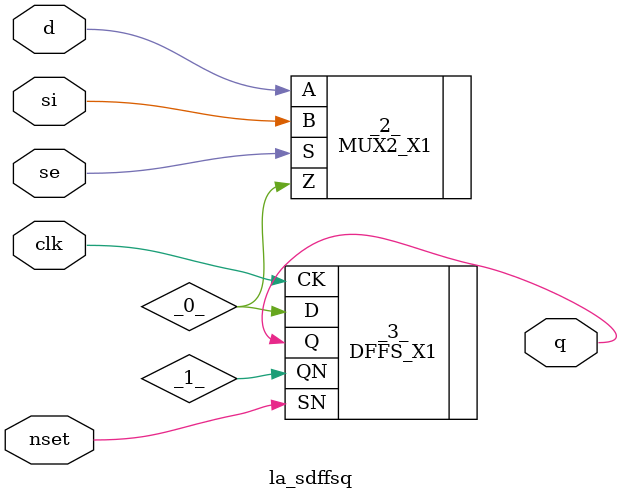
<source format=v>

/* Generated by Yosys 0.37 (git sha1 a5c7f69ed, clang 14.0.0-1ubuntu1.1 -fPIC -Os) */

module la_sdffsq(d, si, se, clk, nset, q);
  wire _0_;
  wire _1_;
  input clk;
  wire clk;
  input d;
  wire d;
  input nset;
  wire nset;
  output q;
  wire q;
  input se;
  wire se;
  input si;
  wire si;
  MUX2_X1 _2_ (
    .A(d),
    .B(si),
    .S(se),
    .Z(_0_)
  );
  DFFS_X1 _3_ (
    .CK(clk),
    .D(_0_),
    .Q(q),
    .QN(_1_),
    .SN(nset)
  );
endmodule

</source>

□ □ □

:: TASK DETAILS ::
Using the listing above, show every line that includes the string "input".

:: EXERCISE RESPONSE ::
  input clk;
  input d;
  input nset;
  input se;
  input si;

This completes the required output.